Exercise description: Repeat verbatim what the listing holds, but not its pictures.

Supplied data:
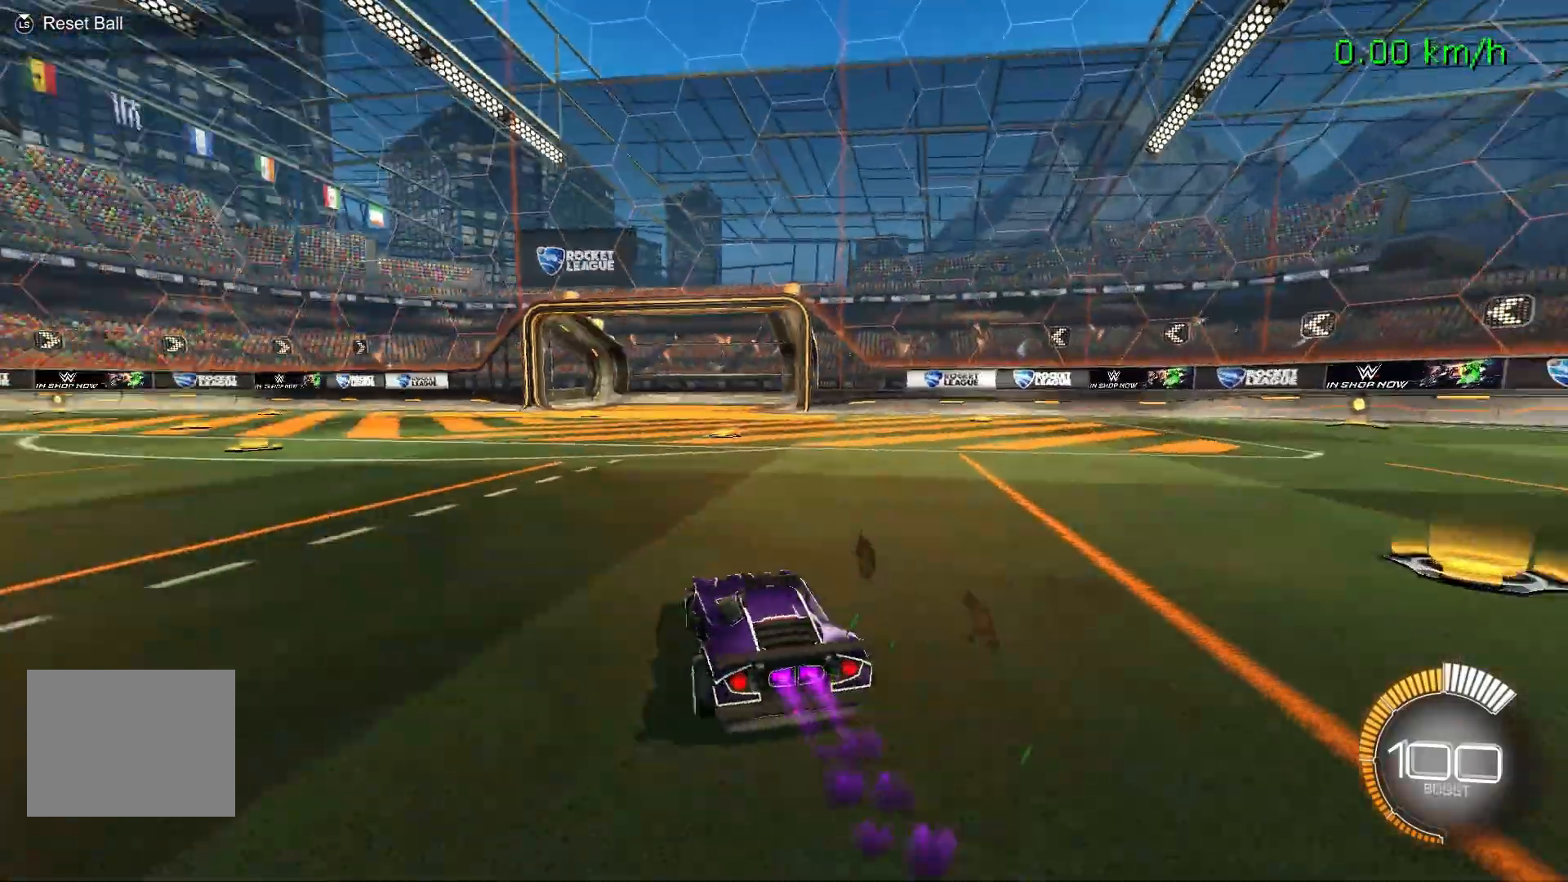
{"buttons": ["X", "R2"], "left_stick": "left", "events": [[17, "left_stick", "center"], [101, "left_stick", "down"], [184, "left_stick", "left"], [301, "B", "up"], [384, "R2", "down"], [384, "X", "down"]]}
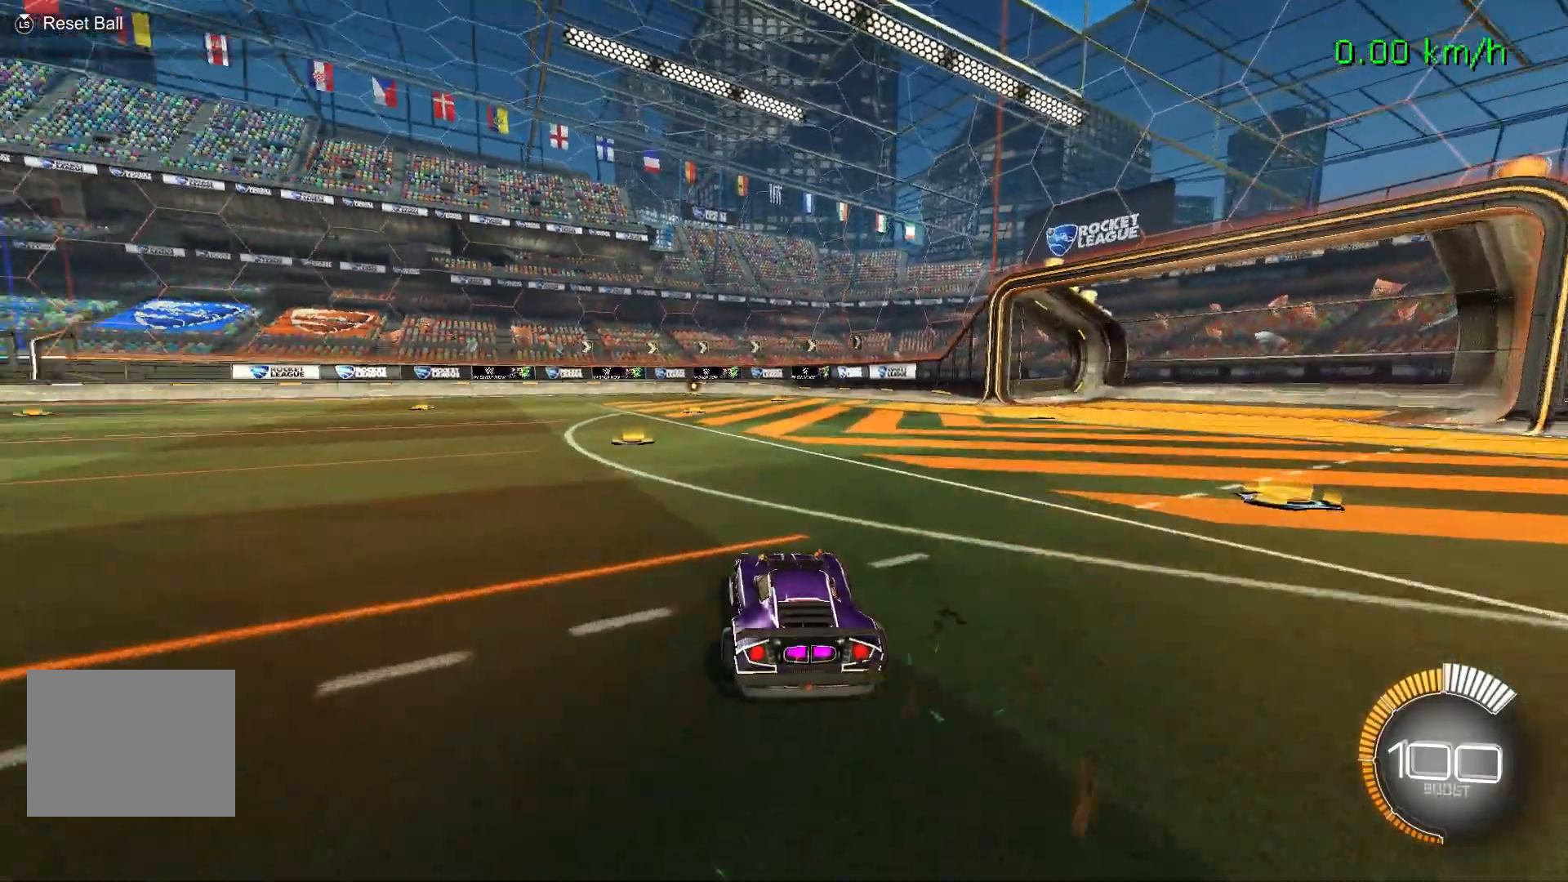
{"buttons": ["X"], "left_stick": "center", "events": [[167, "R2", "up"], [167, "left_stick", "center"]]}
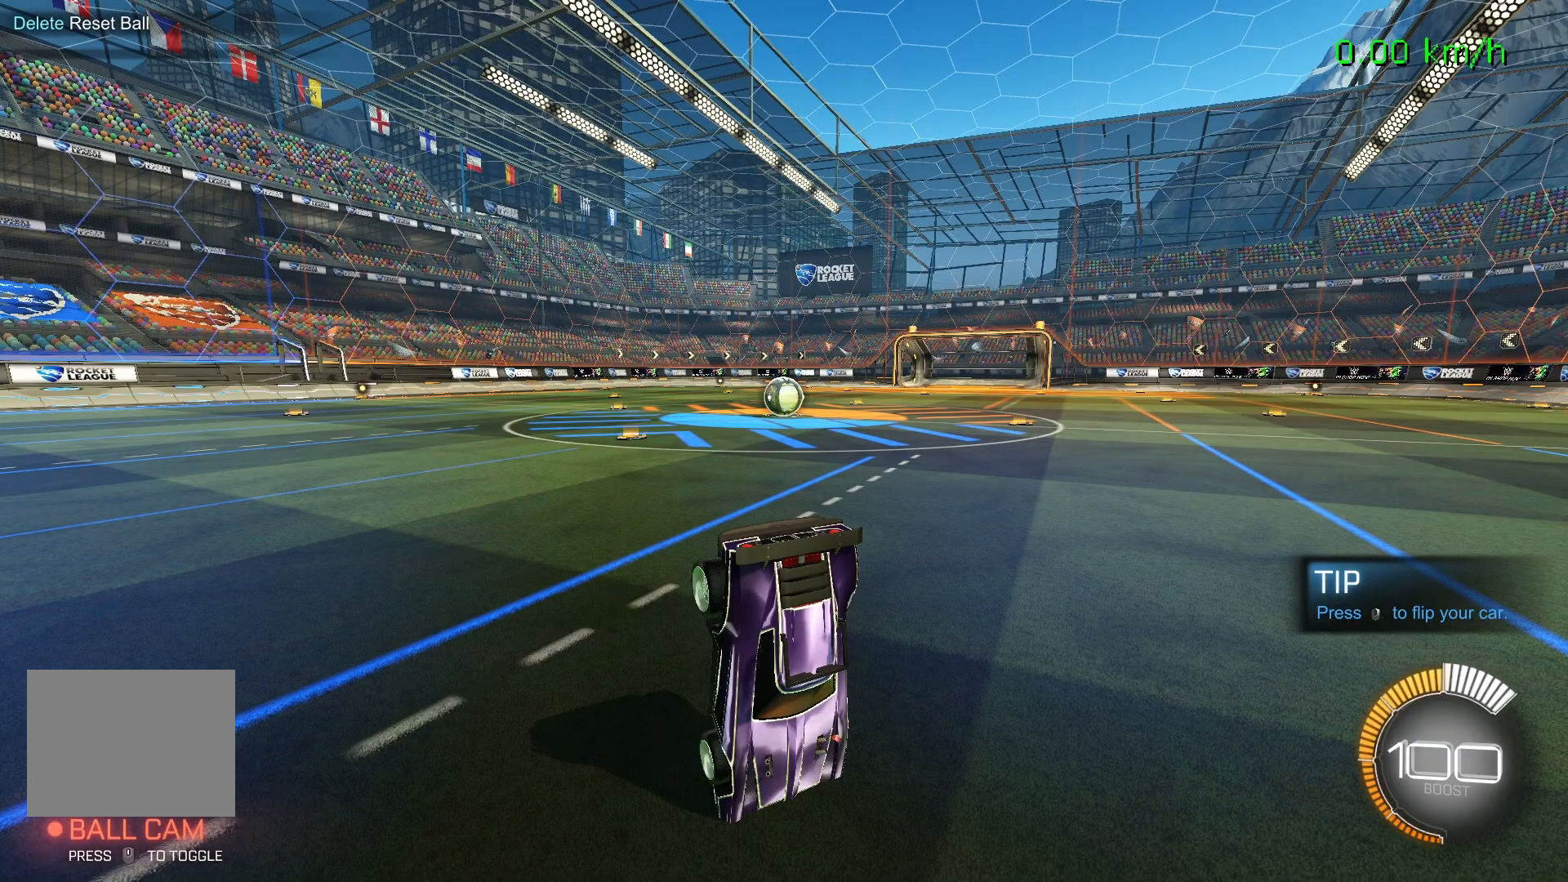
{"buttons": ["X"], "left_stick": "center", "events": []}
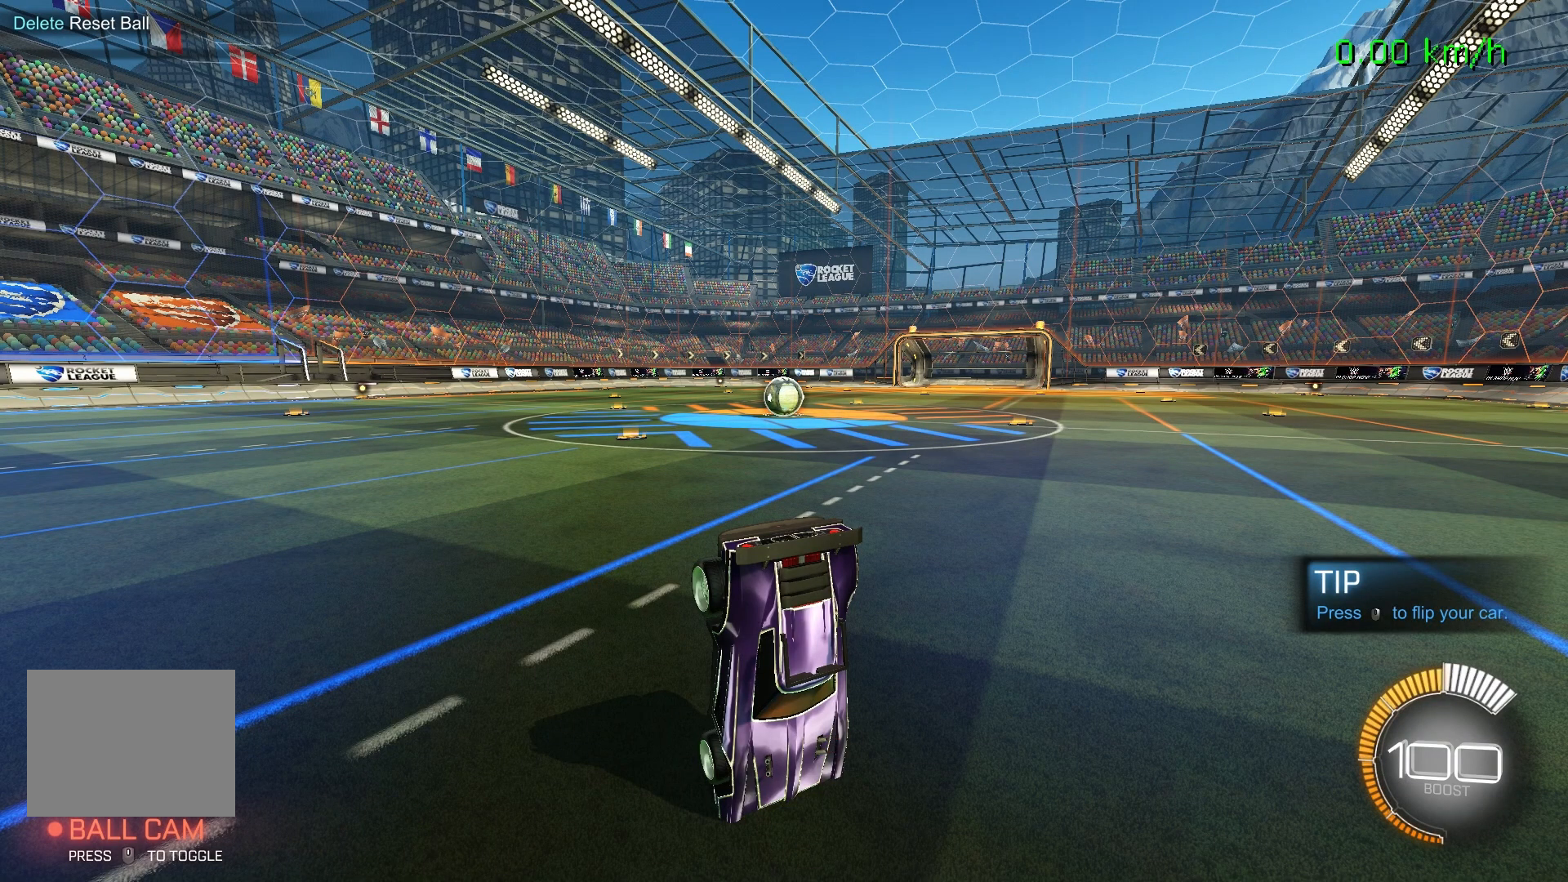
{"buttons": ["X"], "left_stick": "center", "events": []}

Response to the task:
{"buttons": ["X", "R2"], "left_stick": "left", "events": [[17, "left_stick", "center"], [101, "left_stick", "down"], [184, "left_stick", "left"], [301, "B", "up"], [384, "R2", "down"], [384, "X", "down"]]}
{"buttons": ["X"], "left_stick": "center", "events": [[167, "R2", "up"], [167, "left_stick", "center"]]}
{"buttons": ["X"], "left_stick": "center", "events": []}
{"buttons": ["X"], "left_stick": "center", "events": []}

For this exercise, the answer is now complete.